Chile
People/ProductsCasa Poli is only a 30-mile drive from Chile’s second-largest city, Concepción, midway down the country’s coast, but it feels perched at the edge of the world: a place with limitless ocean views, a soundtrack provided by wind and pelicans, and no other human beings within eyeshot, except for local fishermen in boats, hundreds of feet offshore. Venture 45 minutes outside any major city in the United States, and you’re in an exurban tangle of highways, but here, half the roads remain unpaved. In the States, a weekend house such a quick jaunt from the city would mean high prices for land and construction, yet here, Pezo von Ellrichshausen Architects (PvE) built almost 2,000 square feet for $63,000 dollars.
But if the Coliumo Peninsula, on which Casa Poli rests, sounds too idyllic, the truth about its development should be told: On the bay side of this landform, construction cranes are busily erecting weekend retreats for city residents. Only the Pacific Ocean side has remained largely uninhabited, and mostly because many people consider its terrain less suitable for building. Of course, that could change now that word has gotten out about Casa Poli. (The house garnered first prize at the 2006 Santiago Biennale, where its architects, Mauricio Pezo and Sofia von Ellrichshausen, a married couple, won the Best Young Chilean Architects Award.)
The pair found this piece of pristine cliff through Pezo’s friend and mentor, artist and writer Eduardo Meissner and his wife, sculptor Rosemarie Prim. Though the property’s value had appreciated in recent years, the seller wanted to divest herself of the 2.5-acre parcel for the same price she’d paid for it long before Chile’s economic boom, hoping her generosity would spur the buyers to build something more meaningful than the cookie-cutter, cast-concrete spec houses abounding elsewhere on the peninsula.
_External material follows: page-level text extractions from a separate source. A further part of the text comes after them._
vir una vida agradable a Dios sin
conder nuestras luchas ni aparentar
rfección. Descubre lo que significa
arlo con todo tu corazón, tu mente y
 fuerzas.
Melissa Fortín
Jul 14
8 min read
The two couples bought the land together in 2003 and at first considered erecting two houses there, but over the course of several dinners realized that neither pair would be on-site enough to warrant double construction. As they discussed the program for a single house, they began to imagine the structure serving not merely themselves, but also a larger community. “Once we decided not to build two houses,” recalls von Ellrichshausen, “we knew we needed to do more and give something back to this area.” They agreed to turn the house into an artist’s residency during the off-season, when neither couple would be using it.
For Pezo and von Ellrichshausen the challenge was to create a house that felt domestic and comfortable, but might also inspire the abstract thinking of artists. Budget, or lack thereof, was a valuable constraint in determining the material palette.
Concrete—cheap, reliable, and low maintenance—served PvE’s needs, with the toughness to fend off formidable elements.